The spy who never was

The news today that Ben Bradley MP, a Tory party vice-chair who made the claim in a Twitter message to his 4,000 plus followers – which he subsequently deleted – that Jeremy Corbyn sold British secrets to “communist spies”, has made an apology and a donation to charity. This should come as no surprise.

The claim had no substance and the apology was welcomed by Labour who said the donation would be split between a homeless centre and a food bank in Bradley’s constituency of Mansfield.

According to a report on today’s Guardian web site, Labour said Bradley will tweet an apology that will say: “On 19 February 2018 I made a seriously defamatory statement on my Twitter account, ‘Ben Bradley MP (bbradleymp)’, about Jeremy Corbyn, alleging he sold British secrets to communist spies. I have since deleted the defamatory tweet. I have agreed to pay an undisclosed substantial sum of money to a charity of his choice, and I will also pay his legal costs.

“I fully accept that my statement was wholly untrue and false. I accept that I caused distress and upset to Jeremy Corbyn by my untrue and false allegations, suggesting he had betrayed his country by collaborating with foreign spies.

“I am very sorry for publishing this untrue and false statement and I have no hesitation in offering my unreserved and unconditional apology to Jeremy Corbyn for the distress I have caused him.”

The tweet was so outrageous that earlier this week Andrew Neill slammed the claims of Conservative MPs that Jeremy Corbyn “sold British secrets” and “betrayed his country” on the BBC’s Daily Politics TV programme.

The smearing of Labour leaders in this way is of course nothing new going back all the way to 1924 with the Daily Mail’s appalling Zinoviev letter, a forgery which portrayed Labour as secret agents of the Russian Bolsheviks.
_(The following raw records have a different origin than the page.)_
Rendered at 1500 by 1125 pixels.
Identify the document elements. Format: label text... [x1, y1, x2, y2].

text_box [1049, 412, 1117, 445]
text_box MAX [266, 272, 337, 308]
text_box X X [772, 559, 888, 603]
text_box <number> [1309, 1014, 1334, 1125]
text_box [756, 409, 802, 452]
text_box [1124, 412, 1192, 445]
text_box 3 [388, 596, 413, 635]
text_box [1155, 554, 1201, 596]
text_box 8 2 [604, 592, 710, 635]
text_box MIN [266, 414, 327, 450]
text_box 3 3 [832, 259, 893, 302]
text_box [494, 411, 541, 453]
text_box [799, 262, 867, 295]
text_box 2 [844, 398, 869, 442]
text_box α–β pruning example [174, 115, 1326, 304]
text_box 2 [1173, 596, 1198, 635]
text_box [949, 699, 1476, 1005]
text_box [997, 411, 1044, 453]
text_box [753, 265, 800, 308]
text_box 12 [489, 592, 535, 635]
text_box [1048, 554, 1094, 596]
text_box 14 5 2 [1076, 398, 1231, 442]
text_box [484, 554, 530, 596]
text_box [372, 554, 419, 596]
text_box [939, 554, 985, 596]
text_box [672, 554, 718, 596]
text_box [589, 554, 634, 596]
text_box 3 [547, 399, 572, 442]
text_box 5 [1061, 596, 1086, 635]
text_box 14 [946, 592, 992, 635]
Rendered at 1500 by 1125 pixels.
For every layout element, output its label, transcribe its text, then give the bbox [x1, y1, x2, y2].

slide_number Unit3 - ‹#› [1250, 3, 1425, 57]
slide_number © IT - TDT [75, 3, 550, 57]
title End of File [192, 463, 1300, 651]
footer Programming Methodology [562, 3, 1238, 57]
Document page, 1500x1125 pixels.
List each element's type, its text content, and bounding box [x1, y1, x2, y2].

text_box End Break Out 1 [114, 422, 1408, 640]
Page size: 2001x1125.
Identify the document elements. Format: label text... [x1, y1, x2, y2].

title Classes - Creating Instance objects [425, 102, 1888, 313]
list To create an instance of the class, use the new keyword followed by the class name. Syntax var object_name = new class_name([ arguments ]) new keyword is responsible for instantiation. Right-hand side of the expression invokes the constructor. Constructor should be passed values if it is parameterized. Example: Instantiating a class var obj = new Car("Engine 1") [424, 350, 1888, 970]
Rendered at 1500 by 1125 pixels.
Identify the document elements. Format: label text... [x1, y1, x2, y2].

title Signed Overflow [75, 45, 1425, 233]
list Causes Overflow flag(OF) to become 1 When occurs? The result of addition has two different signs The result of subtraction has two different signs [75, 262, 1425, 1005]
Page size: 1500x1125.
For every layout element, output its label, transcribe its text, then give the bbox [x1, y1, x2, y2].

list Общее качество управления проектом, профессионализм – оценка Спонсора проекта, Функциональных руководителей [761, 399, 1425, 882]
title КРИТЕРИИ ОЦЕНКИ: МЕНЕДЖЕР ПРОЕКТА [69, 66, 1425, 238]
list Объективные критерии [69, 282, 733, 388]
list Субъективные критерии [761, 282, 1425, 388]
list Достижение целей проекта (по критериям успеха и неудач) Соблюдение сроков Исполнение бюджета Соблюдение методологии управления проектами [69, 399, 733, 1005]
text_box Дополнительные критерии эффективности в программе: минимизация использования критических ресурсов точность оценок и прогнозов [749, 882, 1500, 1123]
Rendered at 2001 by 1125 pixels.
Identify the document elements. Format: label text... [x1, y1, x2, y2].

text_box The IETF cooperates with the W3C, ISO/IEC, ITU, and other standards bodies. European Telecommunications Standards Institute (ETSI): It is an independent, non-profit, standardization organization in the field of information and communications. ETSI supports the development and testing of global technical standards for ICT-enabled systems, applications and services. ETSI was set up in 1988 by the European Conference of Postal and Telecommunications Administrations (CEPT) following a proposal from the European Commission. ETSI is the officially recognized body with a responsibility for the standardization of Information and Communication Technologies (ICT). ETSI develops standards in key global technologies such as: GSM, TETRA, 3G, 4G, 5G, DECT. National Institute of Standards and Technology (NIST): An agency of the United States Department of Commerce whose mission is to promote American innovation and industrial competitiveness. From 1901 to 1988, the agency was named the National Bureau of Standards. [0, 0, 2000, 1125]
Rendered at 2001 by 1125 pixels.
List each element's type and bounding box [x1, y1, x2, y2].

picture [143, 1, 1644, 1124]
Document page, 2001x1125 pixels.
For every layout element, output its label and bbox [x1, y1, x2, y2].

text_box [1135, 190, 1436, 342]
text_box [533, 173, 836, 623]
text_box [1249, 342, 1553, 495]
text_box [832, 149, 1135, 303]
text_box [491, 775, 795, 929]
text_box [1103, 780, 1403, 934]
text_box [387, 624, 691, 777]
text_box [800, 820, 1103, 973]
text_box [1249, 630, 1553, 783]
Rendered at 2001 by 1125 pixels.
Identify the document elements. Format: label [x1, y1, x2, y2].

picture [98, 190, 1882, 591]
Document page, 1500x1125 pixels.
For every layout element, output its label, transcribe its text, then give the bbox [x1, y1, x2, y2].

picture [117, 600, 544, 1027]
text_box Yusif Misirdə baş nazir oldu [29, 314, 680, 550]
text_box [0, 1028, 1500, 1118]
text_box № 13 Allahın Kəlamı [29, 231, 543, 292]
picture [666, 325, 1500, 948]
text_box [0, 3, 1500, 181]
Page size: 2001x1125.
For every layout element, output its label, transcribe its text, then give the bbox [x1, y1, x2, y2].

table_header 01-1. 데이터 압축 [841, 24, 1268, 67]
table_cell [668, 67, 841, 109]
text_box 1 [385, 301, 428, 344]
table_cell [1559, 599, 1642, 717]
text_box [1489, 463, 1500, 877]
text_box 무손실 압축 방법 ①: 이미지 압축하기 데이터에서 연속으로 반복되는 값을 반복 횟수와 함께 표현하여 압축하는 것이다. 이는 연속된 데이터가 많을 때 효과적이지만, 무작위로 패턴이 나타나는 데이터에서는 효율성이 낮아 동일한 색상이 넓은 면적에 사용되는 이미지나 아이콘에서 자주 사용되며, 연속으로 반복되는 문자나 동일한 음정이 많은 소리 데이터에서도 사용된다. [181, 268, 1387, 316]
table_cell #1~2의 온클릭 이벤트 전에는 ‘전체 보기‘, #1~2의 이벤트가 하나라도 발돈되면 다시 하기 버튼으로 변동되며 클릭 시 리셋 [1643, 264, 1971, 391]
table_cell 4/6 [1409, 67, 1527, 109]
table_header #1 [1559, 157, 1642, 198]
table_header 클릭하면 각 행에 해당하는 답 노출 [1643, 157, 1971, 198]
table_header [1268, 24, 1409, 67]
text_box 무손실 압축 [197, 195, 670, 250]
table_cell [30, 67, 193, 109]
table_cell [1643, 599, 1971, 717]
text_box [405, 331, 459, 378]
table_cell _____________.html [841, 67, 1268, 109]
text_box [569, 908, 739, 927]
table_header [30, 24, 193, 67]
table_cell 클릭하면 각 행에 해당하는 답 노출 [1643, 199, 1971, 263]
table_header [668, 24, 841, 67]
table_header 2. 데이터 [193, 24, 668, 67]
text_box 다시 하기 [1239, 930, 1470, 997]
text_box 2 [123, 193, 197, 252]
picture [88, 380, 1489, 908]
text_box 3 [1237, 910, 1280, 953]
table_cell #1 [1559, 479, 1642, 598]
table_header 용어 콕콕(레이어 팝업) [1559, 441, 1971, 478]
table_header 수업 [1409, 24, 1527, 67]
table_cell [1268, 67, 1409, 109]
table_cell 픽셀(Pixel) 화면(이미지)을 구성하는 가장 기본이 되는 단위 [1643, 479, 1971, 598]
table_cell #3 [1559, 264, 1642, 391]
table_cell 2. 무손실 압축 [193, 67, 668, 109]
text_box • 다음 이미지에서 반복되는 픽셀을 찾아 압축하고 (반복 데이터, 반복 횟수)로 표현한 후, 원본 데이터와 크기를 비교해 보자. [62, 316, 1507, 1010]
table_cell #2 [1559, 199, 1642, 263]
However, the damage was done and Labour lost the election.

In his response to the current attempted smear, Jeremy Corbyn was spot on when he said that much of our press was not very free at all being controlled by billionaire tax exiles, and that: “We’ve got news for them. Change is coming.”

This latest attempt to discredit a leader of the Labour Party reminds me of a similar smear made by the Murdoch press against Michael Foot in 1995 which ended up in the High Court and the payment of substantial damages.

In July of that year, The Sunday Times was forced into a humiliating climb-down over its allegations that Michael Foot MP and former leader of the Labour Party was considered an “agent of influence” by the KGB. The story alleged Mr Foot had operated under the codename “Boot” and that the Soviet intelligence service made cash payments to the left-wing journal Tribune while he was editor.

Under a settlement the paper offered Mr Foot “substantial” damages – which with legal costs were believed to run to at least £100,000 – and an assurance that it had never intended to suggest that he had been a spy. Earlier the News of the World, which also printed the story, settled out of court. The sum was reported to be £35,000.

Some of the damages went to Tribune and he and his legal team celebrated their victory at the Gay Hussar, the Soho restaurant in which alleged “Agent Boot”met his KGB contacts. Mr Foot also said that: “If he [Mr Murdoch] owns newspapers which can make accusations of this nature, he should appear in court when they are raised.”

So if Jeremy Corbyn does decides to follow the example of his predecessor, can we expect an appearance by Rupert Murdoch in the court room along with some of the other media mogul tax exiles who are siren voices of the reactionary right wing press?

Meanwhile it will be interesting to read how the right wing press including the Sun and the Mail who did so much to promote the smear, report Bradley’s apology. Or will we see them in court?